EDITOR'S NOTE: It's likely time that commentary on the US Team's failure to
medal at the 2012 Olympics moves from the Scuttlebutt Newsletter to the
Forum. Ben has a follow-up comment to this letter from Dean in the Forum,
where additional comments are welcome:

* From Chip Croft:
Until sailing becomes more PROACTIVE in including non-whites, it will
always be a minor sport in the U.S. with no growth and lacking the talent
that could make the U.S. amazingly competitive in the Olympics. Look what
Tiger Woods and Serena and Venus Williams did for their sports. Where is
the Gabby Douglas of sailing? They massively increased the popularity of
their sports. Where are their counterparts in sailing?

Look at all the major sports in the U.S. - they are wonderfully diverse.
Now look at sailing. Look around the next sailboat show and see how white
the crowd is. Sailing is a dead sport until it catches up in including the
rest of the athletes in the U.S. and it is a very long way from it.

* From Geoff Emanuel:
I took note of the statement in Scuttlebutt 3657 by the Aussie Gold
medalist in the 49er Class:

"One of the factors behind the sailing team's success, Nathan believes, was
having a social headquarters at a local Weymouth pub for the sailors and
their supporters to get together at the end of each day."

Could it be that the U.S. is taking the Olympic training process too
seriously, leading to burn out?

* From Paul Henderson:
I feel obliged to correct a few of the facts that Mr Harmsworth got wrong
in Scuttlebutt 3657.

As ISAF President from 1994-2004, the number of Olympic events rose from 10
in Savannah 1996 to 11 for Sydney 2000, and was the same for Athens 2004
and for Beijing 2008. In 2008, the Events for London 2012 were reduced to
10 after I retired from the ISAF Presidency in 2004.

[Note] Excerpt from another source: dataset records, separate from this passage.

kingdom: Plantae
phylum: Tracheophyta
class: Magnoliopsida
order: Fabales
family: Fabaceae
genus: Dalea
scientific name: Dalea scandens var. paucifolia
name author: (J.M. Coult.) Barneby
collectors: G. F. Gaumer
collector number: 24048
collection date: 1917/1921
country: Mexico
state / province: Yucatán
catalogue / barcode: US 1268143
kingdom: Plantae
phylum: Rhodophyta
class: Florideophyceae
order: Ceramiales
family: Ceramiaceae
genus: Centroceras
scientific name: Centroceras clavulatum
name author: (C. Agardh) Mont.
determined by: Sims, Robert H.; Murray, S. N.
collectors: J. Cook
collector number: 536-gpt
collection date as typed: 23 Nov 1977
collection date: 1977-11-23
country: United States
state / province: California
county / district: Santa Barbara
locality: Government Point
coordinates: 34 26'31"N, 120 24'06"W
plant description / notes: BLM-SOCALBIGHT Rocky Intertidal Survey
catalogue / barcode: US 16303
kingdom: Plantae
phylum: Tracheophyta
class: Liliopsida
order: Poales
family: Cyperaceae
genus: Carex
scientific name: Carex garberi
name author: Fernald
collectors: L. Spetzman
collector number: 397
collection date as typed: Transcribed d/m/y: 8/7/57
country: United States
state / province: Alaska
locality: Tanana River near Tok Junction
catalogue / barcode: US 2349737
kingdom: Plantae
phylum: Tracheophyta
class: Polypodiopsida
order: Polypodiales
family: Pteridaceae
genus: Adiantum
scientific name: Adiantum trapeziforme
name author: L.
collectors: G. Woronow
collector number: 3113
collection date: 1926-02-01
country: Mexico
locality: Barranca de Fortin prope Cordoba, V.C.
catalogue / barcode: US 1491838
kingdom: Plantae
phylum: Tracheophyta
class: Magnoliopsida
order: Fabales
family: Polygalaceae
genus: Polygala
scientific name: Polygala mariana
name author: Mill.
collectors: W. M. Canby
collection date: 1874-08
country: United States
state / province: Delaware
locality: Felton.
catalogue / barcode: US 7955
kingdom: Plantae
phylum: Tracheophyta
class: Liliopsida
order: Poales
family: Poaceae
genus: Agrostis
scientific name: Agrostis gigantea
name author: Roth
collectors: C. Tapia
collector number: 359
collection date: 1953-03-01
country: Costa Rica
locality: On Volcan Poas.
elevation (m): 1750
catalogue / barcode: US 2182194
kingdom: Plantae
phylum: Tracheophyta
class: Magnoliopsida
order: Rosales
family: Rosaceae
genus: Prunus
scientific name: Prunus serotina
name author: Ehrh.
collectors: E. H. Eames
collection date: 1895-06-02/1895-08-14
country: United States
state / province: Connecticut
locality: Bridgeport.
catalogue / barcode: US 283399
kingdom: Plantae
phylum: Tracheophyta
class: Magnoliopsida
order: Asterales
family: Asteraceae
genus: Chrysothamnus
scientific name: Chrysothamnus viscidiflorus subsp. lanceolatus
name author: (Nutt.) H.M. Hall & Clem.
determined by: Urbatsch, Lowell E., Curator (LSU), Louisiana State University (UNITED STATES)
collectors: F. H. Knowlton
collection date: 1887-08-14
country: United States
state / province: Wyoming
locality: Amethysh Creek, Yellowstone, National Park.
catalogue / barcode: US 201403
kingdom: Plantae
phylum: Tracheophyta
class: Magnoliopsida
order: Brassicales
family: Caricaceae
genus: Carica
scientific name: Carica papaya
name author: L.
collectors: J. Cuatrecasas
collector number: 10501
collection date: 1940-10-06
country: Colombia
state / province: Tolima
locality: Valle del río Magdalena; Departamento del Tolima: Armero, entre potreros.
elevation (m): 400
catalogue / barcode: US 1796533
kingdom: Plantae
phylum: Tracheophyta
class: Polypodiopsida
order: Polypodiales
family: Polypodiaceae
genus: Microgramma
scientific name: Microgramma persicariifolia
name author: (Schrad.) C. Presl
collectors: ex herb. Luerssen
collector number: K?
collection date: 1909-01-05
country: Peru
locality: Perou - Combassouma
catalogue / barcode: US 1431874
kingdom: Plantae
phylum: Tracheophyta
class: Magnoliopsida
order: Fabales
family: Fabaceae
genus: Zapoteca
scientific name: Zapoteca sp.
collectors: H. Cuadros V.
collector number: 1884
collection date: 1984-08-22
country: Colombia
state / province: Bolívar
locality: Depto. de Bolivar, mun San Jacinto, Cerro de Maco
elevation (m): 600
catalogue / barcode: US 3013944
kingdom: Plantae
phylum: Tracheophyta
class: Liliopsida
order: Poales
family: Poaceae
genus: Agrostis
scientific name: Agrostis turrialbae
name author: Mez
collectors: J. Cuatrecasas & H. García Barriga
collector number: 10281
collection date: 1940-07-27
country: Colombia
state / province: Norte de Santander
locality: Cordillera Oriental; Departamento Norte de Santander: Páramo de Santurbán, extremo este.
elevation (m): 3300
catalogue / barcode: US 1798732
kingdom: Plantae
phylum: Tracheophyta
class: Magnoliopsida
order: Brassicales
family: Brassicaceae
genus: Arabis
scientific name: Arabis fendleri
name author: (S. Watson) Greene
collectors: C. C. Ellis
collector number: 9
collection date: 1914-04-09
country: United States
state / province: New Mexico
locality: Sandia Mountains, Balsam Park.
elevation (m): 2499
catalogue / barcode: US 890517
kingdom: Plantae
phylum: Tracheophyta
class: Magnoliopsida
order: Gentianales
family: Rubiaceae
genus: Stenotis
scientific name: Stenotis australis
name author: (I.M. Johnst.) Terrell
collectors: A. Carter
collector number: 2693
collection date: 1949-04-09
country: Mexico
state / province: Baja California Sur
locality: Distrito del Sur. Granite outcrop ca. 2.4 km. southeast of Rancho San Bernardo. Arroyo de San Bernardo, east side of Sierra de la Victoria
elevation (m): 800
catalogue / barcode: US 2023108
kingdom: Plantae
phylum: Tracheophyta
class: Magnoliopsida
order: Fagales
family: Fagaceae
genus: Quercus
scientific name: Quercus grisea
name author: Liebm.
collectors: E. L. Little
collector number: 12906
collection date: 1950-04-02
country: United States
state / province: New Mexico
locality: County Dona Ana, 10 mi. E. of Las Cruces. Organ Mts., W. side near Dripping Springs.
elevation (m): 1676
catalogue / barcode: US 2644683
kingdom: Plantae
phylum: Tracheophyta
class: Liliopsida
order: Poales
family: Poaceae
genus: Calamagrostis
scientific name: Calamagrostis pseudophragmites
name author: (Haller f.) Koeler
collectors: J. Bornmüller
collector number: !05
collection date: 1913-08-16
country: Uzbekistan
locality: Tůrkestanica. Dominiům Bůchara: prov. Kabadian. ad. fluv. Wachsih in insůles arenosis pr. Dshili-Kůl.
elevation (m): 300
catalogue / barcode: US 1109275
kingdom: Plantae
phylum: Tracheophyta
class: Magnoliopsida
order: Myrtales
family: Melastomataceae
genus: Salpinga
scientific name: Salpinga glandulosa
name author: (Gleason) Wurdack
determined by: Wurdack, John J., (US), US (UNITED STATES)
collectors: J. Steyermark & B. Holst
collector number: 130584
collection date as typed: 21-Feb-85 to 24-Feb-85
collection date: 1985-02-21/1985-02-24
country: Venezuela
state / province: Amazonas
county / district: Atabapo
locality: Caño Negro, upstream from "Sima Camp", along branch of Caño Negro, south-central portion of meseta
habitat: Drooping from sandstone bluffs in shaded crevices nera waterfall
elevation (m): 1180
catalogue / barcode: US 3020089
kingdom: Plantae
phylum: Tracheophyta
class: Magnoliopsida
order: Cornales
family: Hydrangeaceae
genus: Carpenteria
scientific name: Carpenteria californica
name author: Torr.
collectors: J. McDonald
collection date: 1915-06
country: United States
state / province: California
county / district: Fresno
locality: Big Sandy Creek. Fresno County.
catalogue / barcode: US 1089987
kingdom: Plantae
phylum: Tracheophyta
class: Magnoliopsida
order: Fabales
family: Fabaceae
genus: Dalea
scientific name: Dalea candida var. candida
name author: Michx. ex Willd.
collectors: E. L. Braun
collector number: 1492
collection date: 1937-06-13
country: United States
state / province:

All sports were given a quota of athletes for Sydney 2000 and Sailing was
set at 400 and ISAF over sold by one to 401. It is the responsibility of
ISAF to get as many sailors to the Olympics as possible, not to stop them.
For Athens 2004, the IOC cut all sports back 5% to try and keep the
athletes to 10,500 so Sailing was allocated 380. This meant that ISAF had
to reduce one entry in each of the 11 events which was not onerous. Sailing
was allowed the same number for Athens.

One of the other challenges was to increase women's participation in the
Olympics. In Savanna 1996, Sailing had the lowest % of women competitors of
any dual gender sport at 19%. In Athens 2004, the women's competitors in
Sailing went from 19% to 37%, a result I am most proud of. To get a higher
% will be most difficult as certain regions of the world do not promote
women in sport.

* From Bob Fisher:
Every sailor worth his salt agrees with John McConnell (S-3656) - Paul
Henderson was simply the best.

* From Ken Bertino:
Regarding the commentary in Scuttlebutt 3657 by Nicholas Hayes titled
'Sailing Isn't A Sport', I have watched and been active in many sports over
the years. To be successful at any, there must be a passion. Many sportsmen
(women) have that passion.

Sailing/racing, particularly offshore sailing/racing, takes that passion
beyond most sports as I see it. Maybe it isn't a sport, so what? It sure is
fun!! Well said Nicholas. Thank you.